Oui et d’assez loin. C’est le 1er marché au monde. L’American Film Market de Los Angeles et le Marché de Berlin le suivent mais restent moins importants.

«Pour être un bon acheteur/distributeur, il faut être capable de défendre aussi bien Fanny et Alexandre de Bergman que L’Hôtel de la Plage de Michel Lang» selon un professionnel il y a encore quelques années… Vous seriez d’accord ou vous nuanceriez ?

C’est même encore plus radical aujourd’hui ! Quand on est acheteur de films il faut savoir faire totalement abstraction de ses propres goûts. Vous n’achetez pas seulement pour vous faire plaisir mais avant tout, pour mettre des films dans des salles et trouver un public dans votre pays. Un distributeur se doit d’imaginer la meilleure façon de parler d’un film à la presse de son pays, aux exploitants, d’envisager comment conduire une campagne marketing qui donne envie au public de venir voir ce film en salles…

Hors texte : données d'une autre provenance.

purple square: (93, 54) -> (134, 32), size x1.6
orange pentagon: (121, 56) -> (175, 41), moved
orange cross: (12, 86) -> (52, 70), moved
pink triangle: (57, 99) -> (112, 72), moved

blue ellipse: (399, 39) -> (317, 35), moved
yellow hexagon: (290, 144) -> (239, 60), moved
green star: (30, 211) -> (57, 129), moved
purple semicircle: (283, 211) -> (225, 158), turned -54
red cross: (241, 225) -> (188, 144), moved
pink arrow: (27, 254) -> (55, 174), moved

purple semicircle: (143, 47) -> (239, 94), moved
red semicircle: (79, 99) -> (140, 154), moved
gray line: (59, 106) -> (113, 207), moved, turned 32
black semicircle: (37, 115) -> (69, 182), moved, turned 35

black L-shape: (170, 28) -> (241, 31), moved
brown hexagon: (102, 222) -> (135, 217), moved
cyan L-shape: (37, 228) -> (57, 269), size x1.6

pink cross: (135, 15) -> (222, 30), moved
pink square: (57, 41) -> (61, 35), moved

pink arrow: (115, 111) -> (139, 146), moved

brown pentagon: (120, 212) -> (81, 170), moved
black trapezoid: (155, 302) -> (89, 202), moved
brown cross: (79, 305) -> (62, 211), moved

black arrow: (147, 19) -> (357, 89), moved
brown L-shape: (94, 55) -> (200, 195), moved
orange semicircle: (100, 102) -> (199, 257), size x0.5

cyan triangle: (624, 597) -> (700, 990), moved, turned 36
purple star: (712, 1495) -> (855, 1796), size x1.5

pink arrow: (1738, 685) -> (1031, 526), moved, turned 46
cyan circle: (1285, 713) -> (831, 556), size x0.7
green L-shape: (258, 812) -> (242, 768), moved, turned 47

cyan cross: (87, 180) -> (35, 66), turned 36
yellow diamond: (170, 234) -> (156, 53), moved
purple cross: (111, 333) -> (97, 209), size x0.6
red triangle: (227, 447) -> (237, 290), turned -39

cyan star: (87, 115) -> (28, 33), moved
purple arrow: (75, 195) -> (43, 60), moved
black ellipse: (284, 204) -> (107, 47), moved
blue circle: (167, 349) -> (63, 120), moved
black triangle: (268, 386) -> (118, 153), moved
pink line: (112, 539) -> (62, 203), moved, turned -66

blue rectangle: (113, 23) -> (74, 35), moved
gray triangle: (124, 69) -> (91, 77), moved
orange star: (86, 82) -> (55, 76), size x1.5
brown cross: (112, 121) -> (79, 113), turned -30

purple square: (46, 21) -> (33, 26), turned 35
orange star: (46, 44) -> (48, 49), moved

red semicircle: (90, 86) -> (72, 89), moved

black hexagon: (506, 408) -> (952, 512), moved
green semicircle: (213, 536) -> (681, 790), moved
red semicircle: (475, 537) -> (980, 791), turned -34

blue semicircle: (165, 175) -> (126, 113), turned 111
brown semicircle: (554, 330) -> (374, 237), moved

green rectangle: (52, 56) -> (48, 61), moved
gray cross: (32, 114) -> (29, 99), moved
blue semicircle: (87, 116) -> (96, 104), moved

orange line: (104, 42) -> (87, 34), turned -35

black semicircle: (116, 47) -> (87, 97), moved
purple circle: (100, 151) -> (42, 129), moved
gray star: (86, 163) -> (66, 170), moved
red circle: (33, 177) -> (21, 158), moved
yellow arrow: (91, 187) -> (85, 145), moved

Quand on est acheteur de films, il faut savoir faire abstraction de ses propres goûts

La force d’un distributeur, c’est d’être capable de faire abstraction de l’environnement, des influences diverses ; transposer le film dans une culture nationale et imaginer comment positionner cette œuvre chez lui, quelle résonnance lui donner auprès des écoles ou des étudiants par exemple ; en écho à des évènements historiques ou sociaux également…

Le métier de distributeur semble passionnant tout en restant méconnu. Comment devient-on distributeur aujourd’hui ?

D’abord par passion du cinéma évidemment. Je pense qu’il y a aussi un don… Cela peut commencer par des stages en société de distribution ou des postes dans la partie financière.

Souvent, les responsables de boites aiment donner leurs chances à des jeunes en leur soumettant des scénarios à lire et en demandant leur avis… Puis progressivement, en 2, 3 ou 4 ans, des jeunes prennent un rôle de plus en plus majeur dans la programmation de la distribution.